Edward Robinson, Exmouth
We live in a day marked by change in so many things that little seems to be stable or to remain steadfast. Although it is not new to make the observation, all would seem to portend the near return of our Lord, namely, at the rapture of the saints and the closure of the dispensation of grace. As always in such circumstances, there are many voices and a variety of views, so that the topic of our title, "One Thing", is comforting as focussing the mind on the crux of a matter or its particular or predominating aspect. This is emphasized in its several occurrences in the Scriptures. Peter, for example, says in 2 Peter 3. 8, "be not ignorant of this one thing, that one day is with the Lord as a thousand years, and a thousand years as one day". Minds that are finite might consider the Lord does not act quickly enough in certain circumstances; it was to the consternation of Martha and Mary that the Lord waited four days after the death of their brother Lazarus before visiting them. But then it was for the glory of God that Lazarus was raised, John II. 39-43.

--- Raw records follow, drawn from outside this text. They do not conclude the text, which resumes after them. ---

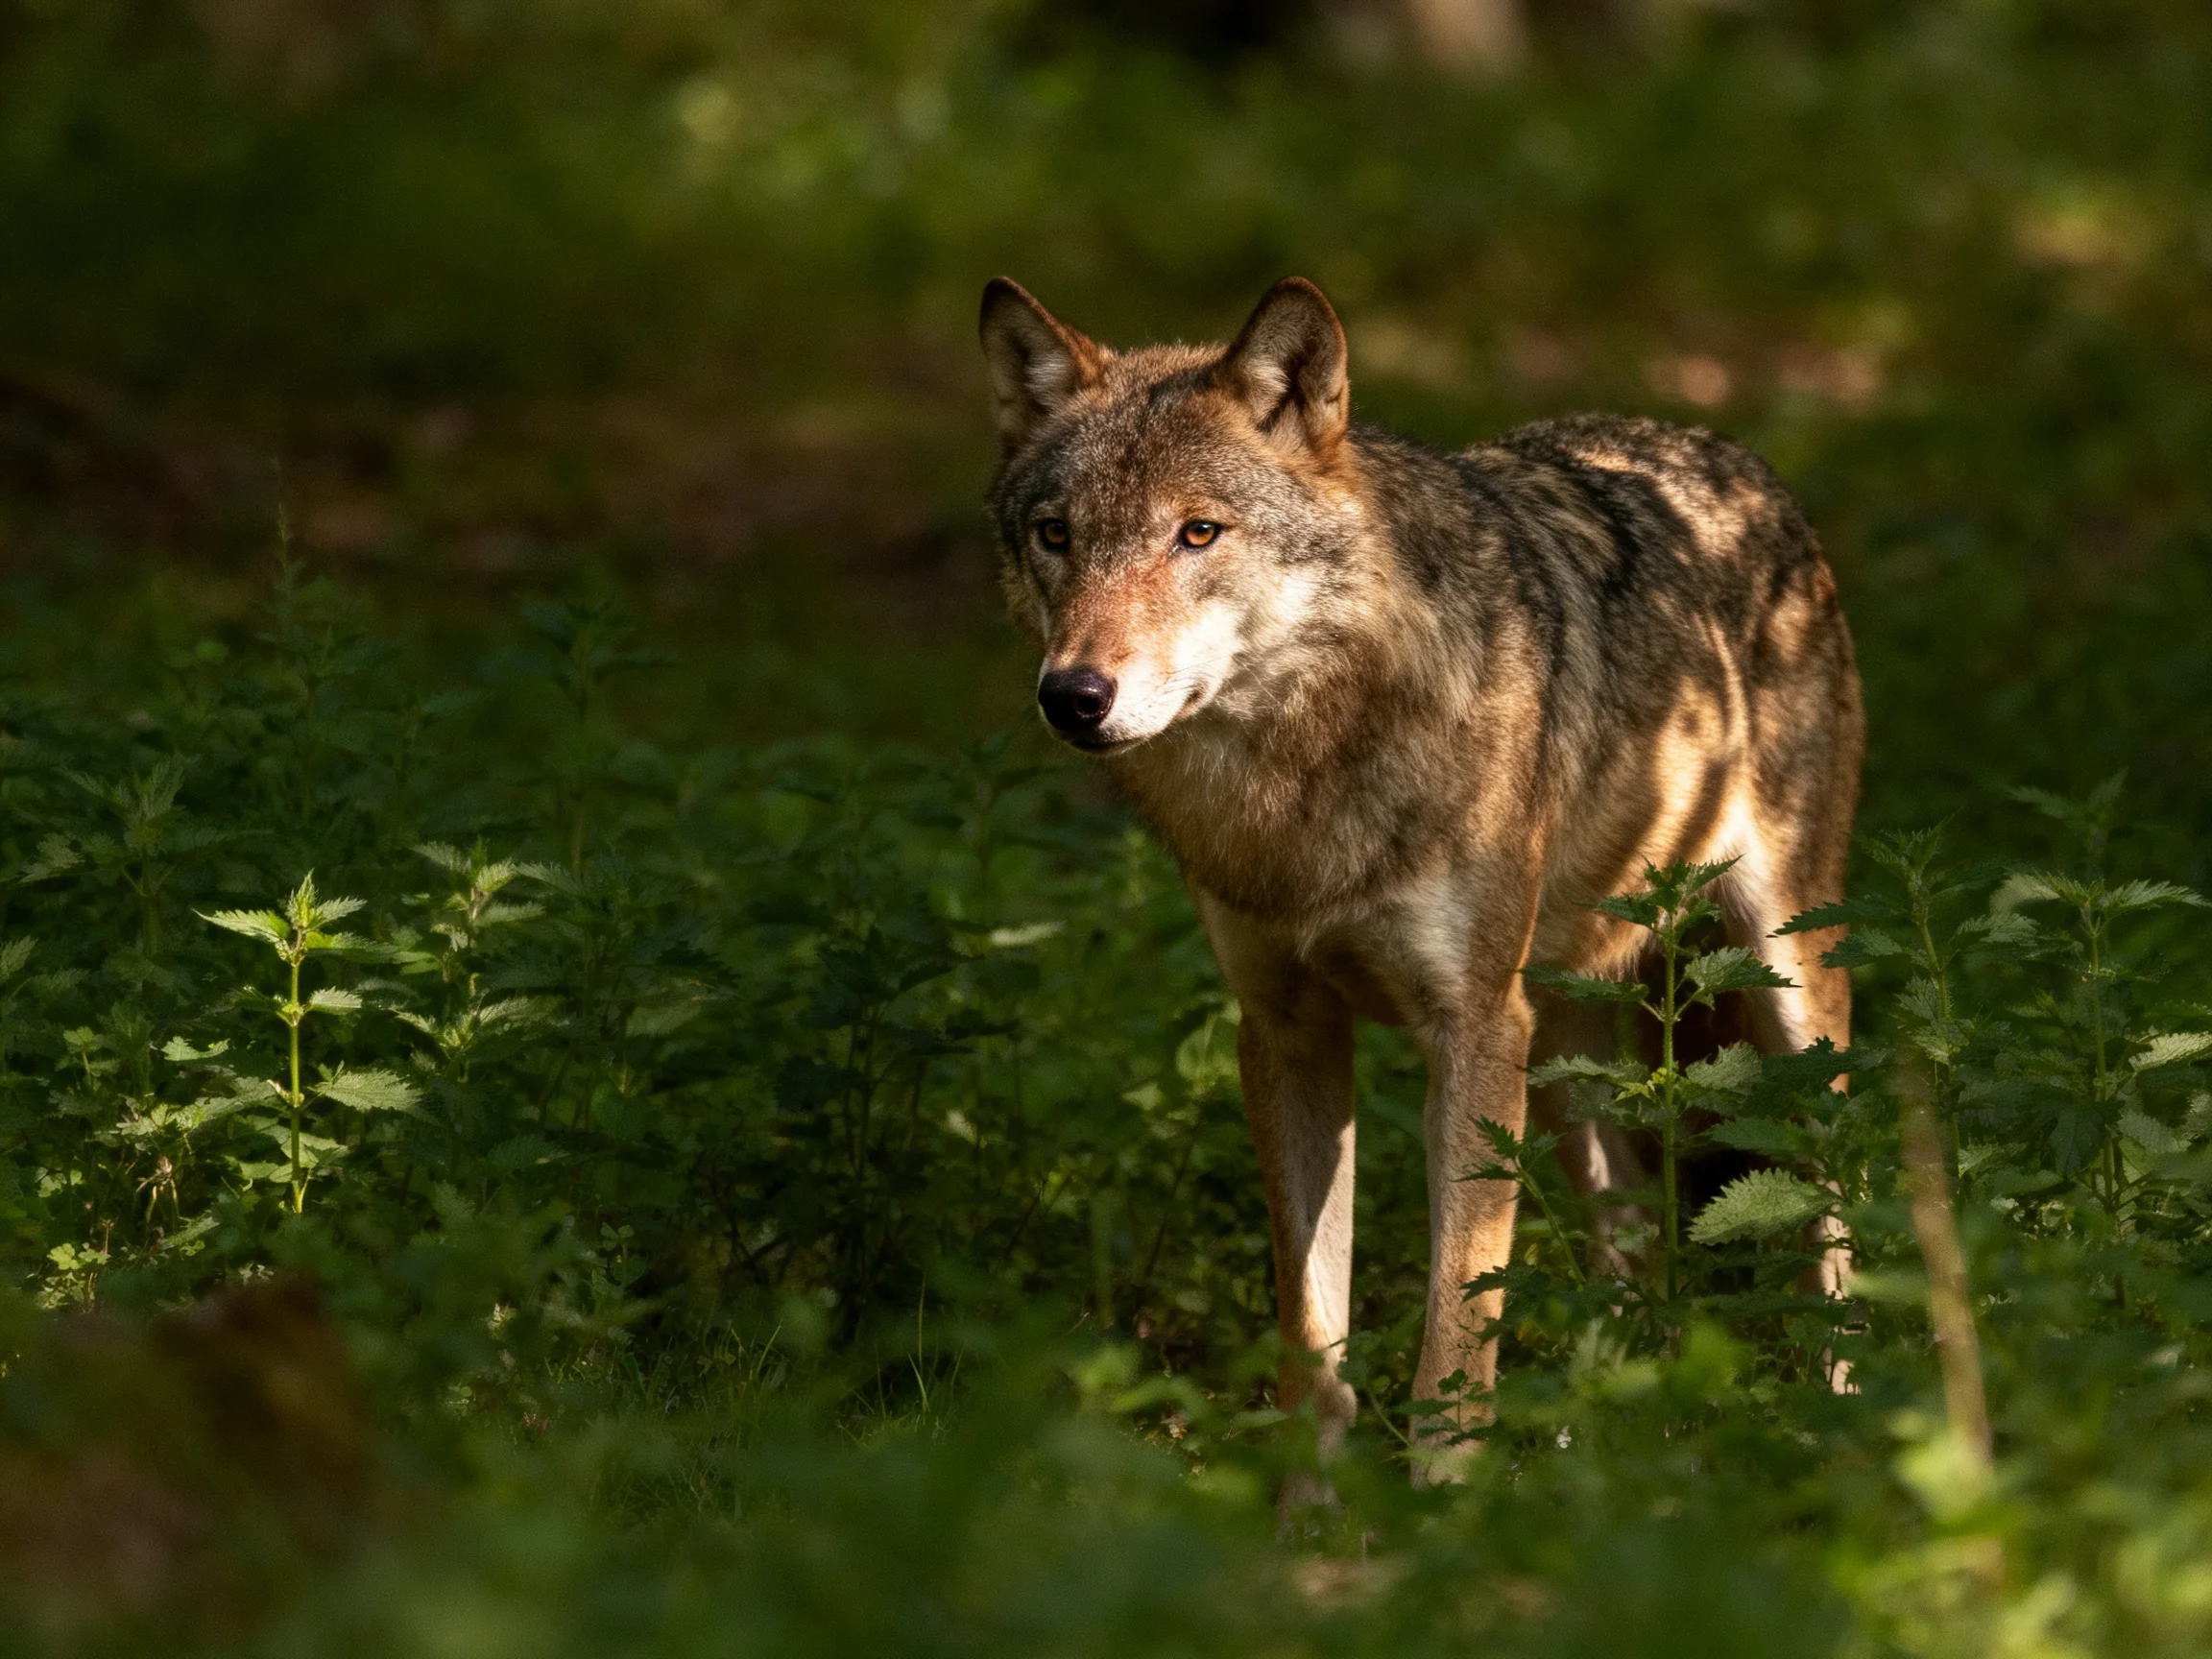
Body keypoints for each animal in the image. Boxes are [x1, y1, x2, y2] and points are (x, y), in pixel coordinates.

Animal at [978, 275, 1863, 1475]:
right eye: (1056, 535)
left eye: (1197, 532)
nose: (1073, 695)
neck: (1300, 790)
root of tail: (1724, 451)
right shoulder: (1288, 1031)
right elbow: (1312, 1340)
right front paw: (1311, 1503)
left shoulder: (1468, 1030)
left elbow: (1455, 1336)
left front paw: (1442, 1500)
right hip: (1564, 1052)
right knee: (1630, 1244)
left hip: (1780, 992)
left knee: (1835, 1220)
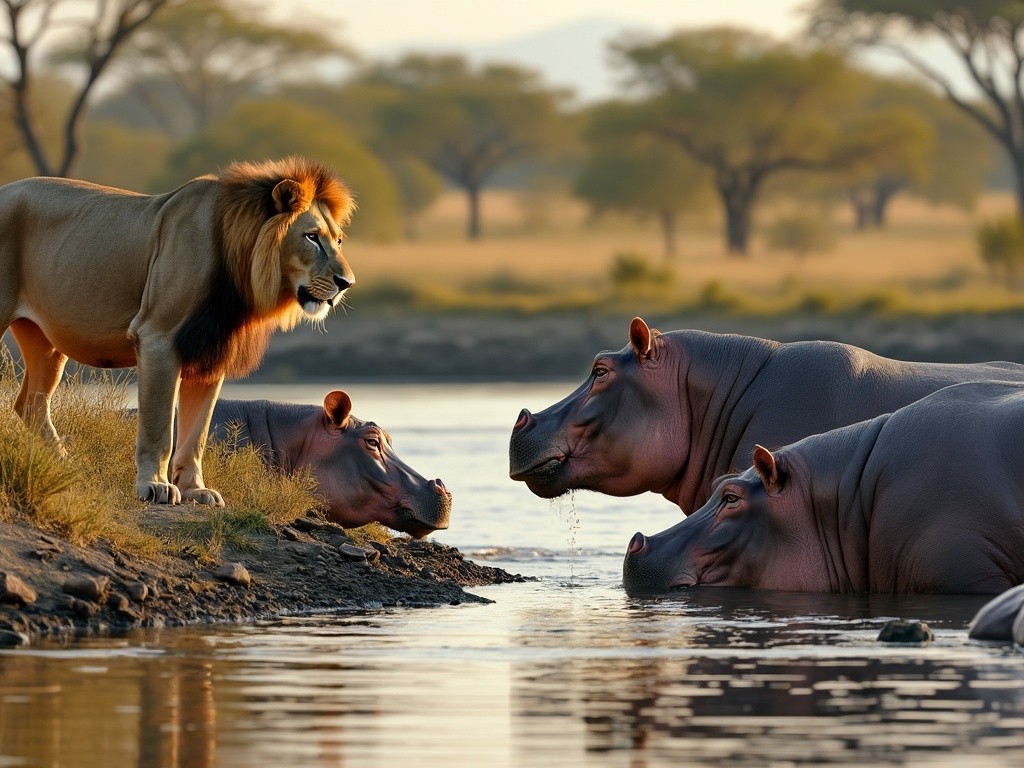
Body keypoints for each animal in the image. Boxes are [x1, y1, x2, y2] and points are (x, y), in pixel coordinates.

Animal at [0, 154, 356, 512]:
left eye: (338, 240)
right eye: (311, 237)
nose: (347, 283)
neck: (239, 268)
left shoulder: (210, 351)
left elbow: (196, 433)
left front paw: (195, 490)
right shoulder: (158, 337)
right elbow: (159, 428)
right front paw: (154, 485)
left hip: (45, 342)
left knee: (30, 404)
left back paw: (66, 466)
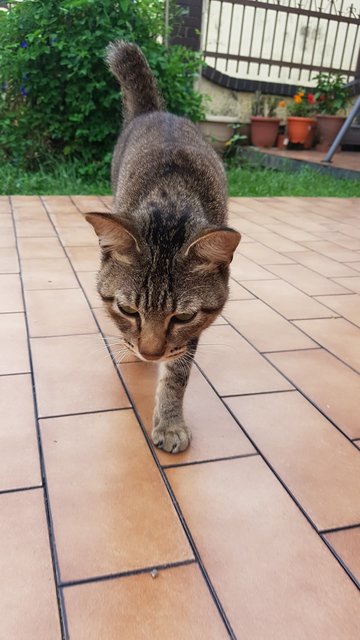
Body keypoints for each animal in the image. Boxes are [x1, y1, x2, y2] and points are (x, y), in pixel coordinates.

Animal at [86, 41, 240, 450]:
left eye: (183, 317)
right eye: (128, 309)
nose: (149, 352)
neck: (171, 204)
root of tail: (156, 112)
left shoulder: (190, 335)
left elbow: (177, 374)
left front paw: (170, 422)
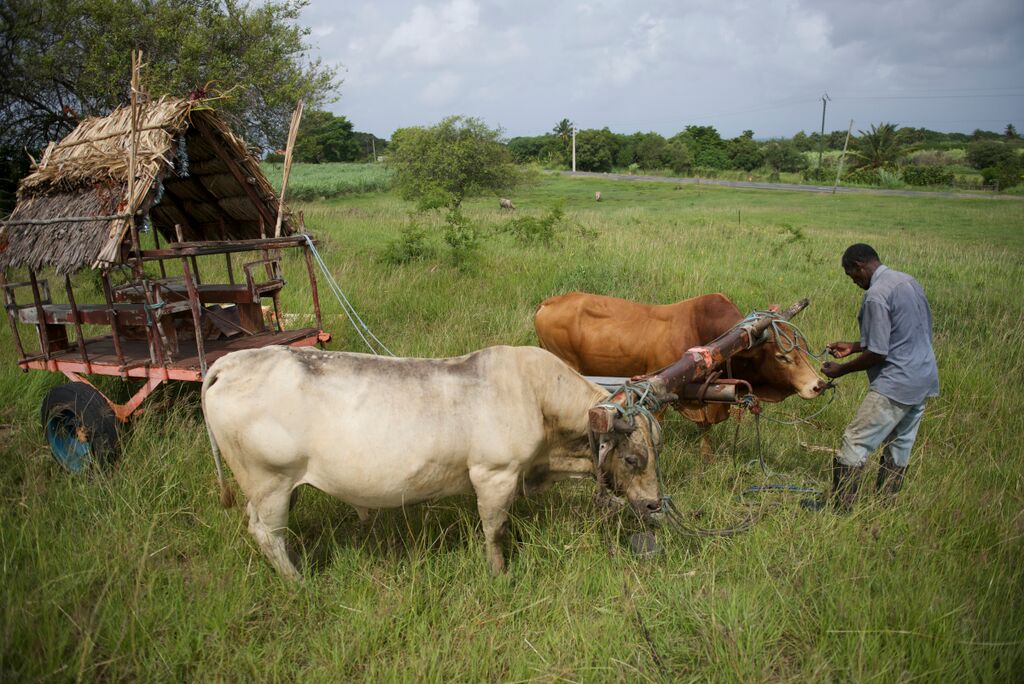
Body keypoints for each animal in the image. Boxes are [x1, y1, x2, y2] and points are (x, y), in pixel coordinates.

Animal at [202, 348, 659, 577]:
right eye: (633, 458)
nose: (655, 503)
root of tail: (232, 361)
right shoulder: (494, 474)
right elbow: (494, 531)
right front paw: (500, 574)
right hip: (270, 482)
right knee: (268, 535)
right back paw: (299, 581)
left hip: (274, 488)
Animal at [532, 290, 827, 456]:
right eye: (782, 356)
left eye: (803, 348)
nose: (817, 385)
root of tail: (548, 303)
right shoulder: (659, 394)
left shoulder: (705, 394)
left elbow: (705, 428)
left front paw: (706, 458)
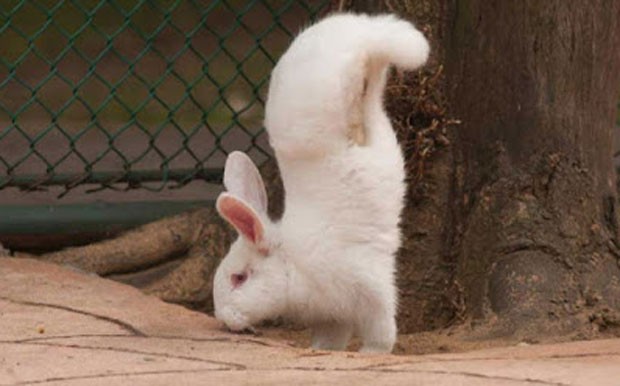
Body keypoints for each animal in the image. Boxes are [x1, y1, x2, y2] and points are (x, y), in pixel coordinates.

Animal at [211, 12, 428, 352]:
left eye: (240, 278)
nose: (223, 319)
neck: (293, 264)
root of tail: (361, 28)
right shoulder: (332, 317)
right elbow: (330, 341)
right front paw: (320, 350)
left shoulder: (370, 288)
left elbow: (381, 331)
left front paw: (370, 352)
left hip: (339, 88)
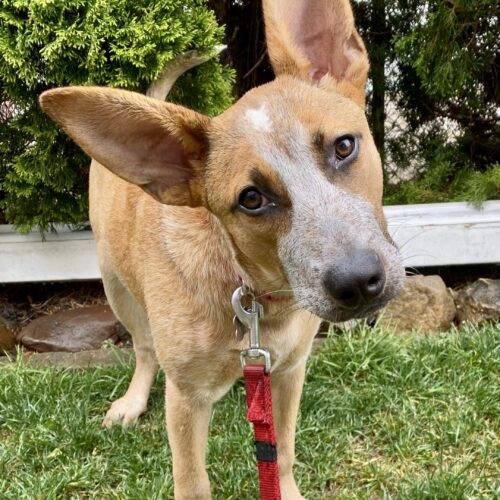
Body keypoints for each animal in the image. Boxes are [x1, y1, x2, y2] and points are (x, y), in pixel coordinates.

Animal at [40, 0, 406, 496]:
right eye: (251, 198)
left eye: (344, 146)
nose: (359, 282)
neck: (256, 298)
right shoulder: (187, 400)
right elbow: (192, 482)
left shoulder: (289, 371)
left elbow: (281, 453)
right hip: (117, 288)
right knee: (144, 349)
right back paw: (133, 400)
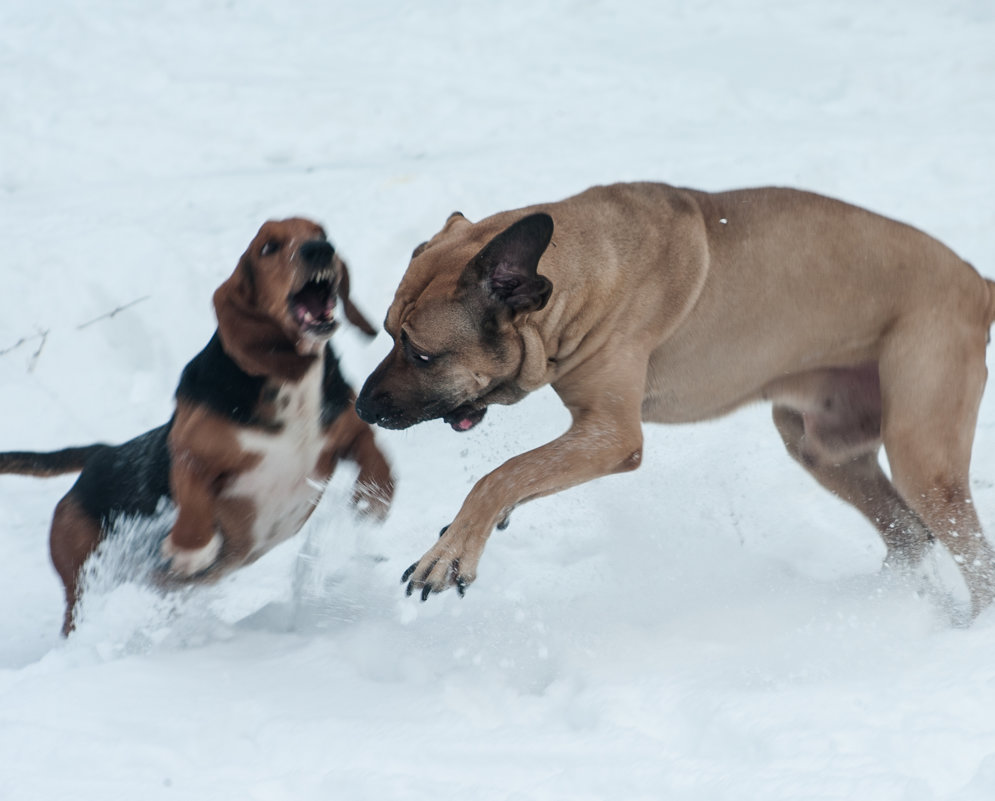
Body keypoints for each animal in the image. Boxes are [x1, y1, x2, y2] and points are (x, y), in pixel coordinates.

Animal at [0, 217, 396, 632]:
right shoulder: (192, 454)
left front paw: (372, 499)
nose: (320, 250)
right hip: (82, 574)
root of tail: (102, 455)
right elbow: (194, 501)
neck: (293, 380)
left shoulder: (346, 431)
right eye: (268, 247)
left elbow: (378, 458)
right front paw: (190, 550)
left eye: (321, 233)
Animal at [356, 183, 995, 612]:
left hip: (922, 454)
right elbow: (523, 475)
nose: (363, 408)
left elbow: (501, 474)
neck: (584, 268)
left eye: (421, 354)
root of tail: (978, 282)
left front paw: (451, 554)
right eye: (386, 332)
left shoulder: (611, 435)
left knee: (970, 555)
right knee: (908, 533)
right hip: (819, 444)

There was an occasion in the life of the Lord when He was questioned by the chief priests and scribes as to the authority on which He was speaking and acting. In accordance with His custom, He entered into no long discourse in His reply, but presented them with a dilemma: "I will also ask you one thing; and answer me: The baptism of John, was it from heaven, or of men?", Luke 20. 3-4. They did not know, and again watch Him as He is confronted on the sabbath day with a man with a withered hand, whom He heals. Knowing their thoughts, He says, "I will ask you one thing; h it lawful on the sabbath days to do good, or to do evil? to save life, or to destroy it?", Luke 6. 9. So the Lord deals with His accusers, not with long arguments, but with the fundamental and essential "one thing", leaving them to come to terms with a vital issue.
How true it is that the Lord, when questioned, answers not just the question, but the questioner. Would He not today raise with us the question of our commitment to Him and to the testimony, as to how full and how whole-hearted we are in this? In another incident, a certain ruler asked the Lord, "what shall I do to inherit eternal life?". In the course of replying, He said, "Yet lackest thou one thing: sell all that thou hast, and distribute unto the poor, and thou shalt have treasure in heaven: and come, follow me", Luke 18. 18. At this the ruler was very sorrowful, for he was very rich, but not rich unto God. So the Lord simply tested one who was relying on good works, saying, "come, follow me". How different and refreshing is the case of the one born blind, who bore witness to the scoffers around him: "one thing I know, that, whereas I was blind, now I see", John 9. 25. His testimony was of "a man called Jesus", and this was irrefutable; so must our witness be positive both in word and ways.
Are there portrayed at the home in Bethany features of an assembly? And is not the essential feature of the Lord's Supper, the devotion to the Lord Jesus Himself, set forth in the devoted service of Mary when the house was filled with the odour of the ointment?, John 12. 3. All is set forth with beautiful simplicity in the instruction given by Paul, 1 Cor. 11. 23-25. Earlier, however, Luke tells of the attraction that the home at Bethany had for the Lord, "Martha . . . had a sister called Mary, which also sat at Jesus' feet, and heard his word. But Martha was cumbered about much serving, and came to him, and said, Lord, dost thou not care that my sister hath left me to serve alone? bid her therefore that she help me. And Jesus answered and said unto her, Martha, Martha, thou art careful and troubled about many things: but one thing is needful: and Mary hath chosen that good part, which shall not be taken away from her", Luke 10. 38-42. Undoubtedly, Martha also had great affection for the Lord while lacking the "one thing". Nevertheless, it is recorded, "now Jesus loved Martha, and her sister, and Lazarus", John 11.5.
Paul recounts to us the longings of his heart in Philippians 3. 8-14, where he speaks of "the excellency of the knowledge of Christ Jesus my Lord", and of his desire to be found in Him and to know, not just a doctrine, but the power of His resurrection so that he may apprehend that for which he had been apprehended by Christ Jesus. This word "apprehend" is not simply a matter of mental understanding, but involves laying hold of. He ends the section by saying, "Brethren, I count not myself to have apprehended: but this one thing I do . . . I press toward the mark for the prize of the high calling (the calling on high) of God in Christ Jesus". All other ambitions have been submerged, and the sole passion of his life, that on which he concentrated all his mental and physical energies, was "this one thing". What a wonderful example for all to emulate, and for those just setting out in life, they should understand that this is the highest object it is possible to have.